◆ TASK TO COMPLETE: Quote the passage about missing a late father word for word, from "And I'll finish" up to and including "God bless you.".

So my head and my heart were heavy (but open) all morning as I re-wrote a satisfying sibling fight scene in the draft of the book I will someday share, and Eric left with the boys. Yet I couldn't stay in bed with my beautiful new laptop all day (Thanks, MOM!) I had to go out into the world to see the dermatologist. Going out into the world--that's when things happen. Fifty-eighth and Sutton Place may not sound so bad to you, but to us, it may as well be Minneapolis or Timbuktu. I threw the apartment back together, put on a dress that matched my beautiful brown Repetto ballet flats (Thanks, Shela!) and wrapped myself in one of the big hand-woven scarves my dad and I picked out at Harry's, the store in South Bombay where he bought two rugs for my mom. I cracked myself up, saying: "Did you ever get the feeling that the scarf you're wearing is really a table runner?" I imagined him laughing, too. I think it actually might be a table runner. How does one know? Well, I'm always imagining him laughing. Maybe that's when I miss him the most. That's always when I realize how much I miss his voice. He had so many of them (voices) but several of them were just so gentle. For a guy with a raspy voice, he really was able to sound like a pussy cat.
So I'd made my way to the Middle-East of Manhattan, and there I was--right at the on-ramp of the Queensboro Bridge. God in heaven! Who wants to cross that? But I guess my old Pop was watching, because as the light turned red for the ramp, I heard a familiar sound. It went something like this" "Sh-boom, Sh-boom. Ya da da da da da DA da da da da Sh-boom Sh-boom." Now, this is not the typical song you hear coming out of a car window in Manhattan. This is a song from around 1954. So I turned my head to the right, to see where on earth it could be coming from--and there sitting in a big old SUV with a giant YANKEES sticker on it, was an old happy fat guy with shiny greased back gray hair, just singing along to the Chords. I looked straight at his face, and he caught my eye. I sang a long for a few bars, and then I gave the guy the old thumbs up. He smiled. And as I walked away, I talked to my Dad--who I guess was trying to tell me he was okay. "Dad," I said to him. "I'm so glad you're doing okay now. Because you weren't so good the last time I saw you."
So I won't go on and on about how weepy I got. (I'm starting to feel like Holden Caulfied, walking around New York observing old people.) But the whole day has been like that. So I'll just try and wrap up with two thoughts. First, I decided that instead of thinking of tomorrow as the six month anniversary of the day we lost you, Dad, I'll think of today as the six month anniversary of the last time you taught, and I'll just say to those students at the American School in Bombay: You guys were really, really lucky.
And I'll finish by making sure Dad, that you know I didn't just sit around and cry all day. Like I said, I went to the dermatologist (something we always did together) and then I went to a thrift shop and bought a pair of really cute shoes for ten bucks and a pair of black silk capris (also $10)--just like the ones Mary Tyler Moore used to wear on the Dick Van Dyke show. (I know you loved her.) Oh yeah, then I bought some yellow Freesia and made a little shrine on the living room table instead of getting one of those depressing candles that Jews use. I know the flowers would probably make you sneeze. Not once, but about sixty five times. So God bless you.
Love you dad. I hope you know how much.

◆ DATASET EXCERPTS:
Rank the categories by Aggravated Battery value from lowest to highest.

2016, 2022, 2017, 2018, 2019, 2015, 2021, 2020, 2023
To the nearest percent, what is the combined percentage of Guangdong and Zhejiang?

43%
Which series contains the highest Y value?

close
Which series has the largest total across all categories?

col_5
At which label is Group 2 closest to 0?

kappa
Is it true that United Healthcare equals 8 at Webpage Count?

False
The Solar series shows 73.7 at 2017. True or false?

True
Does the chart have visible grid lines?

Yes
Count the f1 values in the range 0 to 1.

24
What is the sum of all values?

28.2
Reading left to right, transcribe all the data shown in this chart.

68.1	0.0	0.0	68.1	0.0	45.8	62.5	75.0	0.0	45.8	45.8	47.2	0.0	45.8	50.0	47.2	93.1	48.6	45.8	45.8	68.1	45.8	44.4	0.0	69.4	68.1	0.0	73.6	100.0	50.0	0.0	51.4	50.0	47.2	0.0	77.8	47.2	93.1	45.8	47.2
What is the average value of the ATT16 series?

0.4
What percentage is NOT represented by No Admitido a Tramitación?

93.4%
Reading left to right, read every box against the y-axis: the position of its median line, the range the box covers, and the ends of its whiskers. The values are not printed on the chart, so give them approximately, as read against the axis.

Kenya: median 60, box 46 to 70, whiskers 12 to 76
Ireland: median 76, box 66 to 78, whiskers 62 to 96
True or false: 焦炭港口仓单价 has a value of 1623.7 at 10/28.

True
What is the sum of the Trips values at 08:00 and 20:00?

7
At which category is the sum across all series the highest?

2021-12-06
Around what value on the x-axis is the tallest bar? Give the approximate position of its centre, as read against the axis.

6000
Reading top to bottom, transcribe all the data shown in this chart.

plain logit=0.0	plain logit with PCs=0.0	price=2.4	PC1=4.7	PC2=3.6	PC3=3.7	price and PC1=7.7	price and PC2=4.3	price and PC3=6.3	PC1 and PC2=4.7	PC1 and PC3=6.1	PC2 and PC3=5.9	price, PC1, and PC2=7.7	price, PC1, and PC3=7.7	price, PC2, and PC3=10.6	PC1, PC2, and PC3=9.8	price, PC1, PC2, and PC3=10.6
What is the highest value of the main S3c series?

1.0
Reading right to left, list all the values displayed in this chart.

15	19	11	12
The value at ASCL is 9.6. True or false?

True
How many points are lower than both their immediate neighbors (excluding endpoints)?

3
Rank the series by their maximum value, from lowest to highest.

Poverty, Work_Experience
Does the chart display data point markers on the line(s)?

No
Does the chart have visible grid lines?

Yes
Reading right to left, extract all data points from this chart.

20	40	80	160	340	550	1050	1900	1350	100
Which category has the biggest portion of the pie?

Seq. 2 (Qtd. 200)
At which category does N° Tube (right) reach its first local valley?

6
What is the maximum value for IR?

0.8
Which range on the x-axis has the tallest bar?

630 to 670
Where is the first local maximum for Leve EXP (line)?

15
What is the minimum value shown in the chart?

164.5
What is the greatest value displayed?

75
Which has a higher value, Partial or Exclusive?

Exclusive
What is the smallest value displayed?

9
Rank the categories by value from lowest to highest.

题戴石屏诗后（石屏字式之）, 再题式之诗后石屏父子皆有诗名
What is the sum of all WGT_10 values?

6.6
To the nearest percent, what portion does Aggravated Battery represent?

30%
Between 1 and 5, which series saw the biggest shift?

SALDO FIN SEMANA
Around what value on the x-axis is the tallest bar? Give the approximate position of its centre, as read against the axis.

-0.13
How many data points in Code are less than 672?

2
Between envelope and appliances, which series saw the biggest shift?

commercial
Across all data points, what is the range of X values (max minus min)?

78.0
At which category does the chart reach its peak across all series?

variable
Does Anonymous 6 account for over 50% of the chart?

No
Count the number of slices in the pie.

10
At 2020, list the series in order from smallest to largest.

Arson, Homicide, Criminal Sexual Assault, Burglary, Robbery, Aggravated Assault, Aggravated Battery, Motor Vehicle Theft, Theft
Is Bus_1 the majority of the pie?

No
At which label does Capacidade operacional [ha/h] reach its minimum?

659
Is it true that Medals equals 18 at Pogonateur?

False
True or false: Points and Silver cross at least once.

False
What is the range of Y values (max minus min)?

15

◆ EXPECTED ANSWER:
And I'll finish by making sure Dad, that you know I didn't just sit around and cry all day. Like I said, I went to the dermatologist (something we always did together) and then I went to a thrift shop and bought a pair of really cute shoes for ten bucks and a pair of black silk capris (also $10)--just like the ones Mary Tyler Moore used to wear on the Dick Van Dyke show. (I know you loved her.) Oh yeah, then I bought some yellow Freesia and made a little shrine on the living room table instead of getting one of those depressing candles that Jews use. I know the flowers would probably make you sneeze. Not once, but about sixty five times. So God bless you.